* What this task involves:
Pick out every line in the entries that contains the string "MIRAPHONE", matching case exactly, and copy each of those lines.

* Raw data:
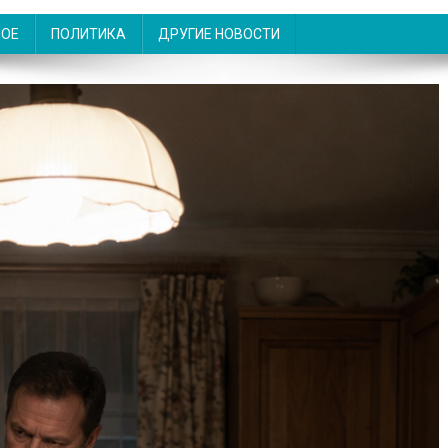
НОЕ
ПОЛИТИКА
ДРУГИЕ НОВОСТИ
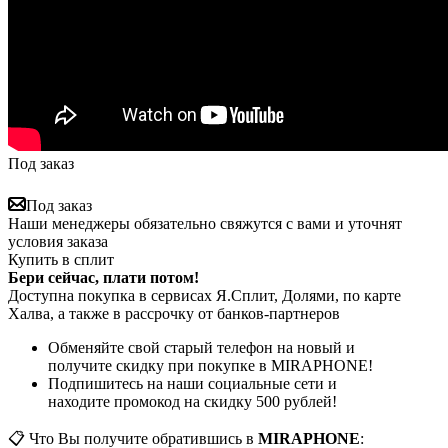
Под заказ
Под заказ
Наши менеджеры обязательно свяжутся с вами и уточнят
условия заказа
Купить в сплит
Бери сейчас, плати потом!
Доступна покупка в сервисах Я.Сплит, Долями, по карте
Халва, а также в рассрочку от банков-партнеров
Обменяйте свой старый телефон на новый и
получите скидку при покупке в MIRAPHONE!
Подпишитесь на наши социальные сети и
находите промокод на скидку 500 рублей!
📋 Что Вы получите обратившись в
MIRAPHONE
:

* Task output:
получите скидку при покупке в MIRAPHONE!
MIRAPHONE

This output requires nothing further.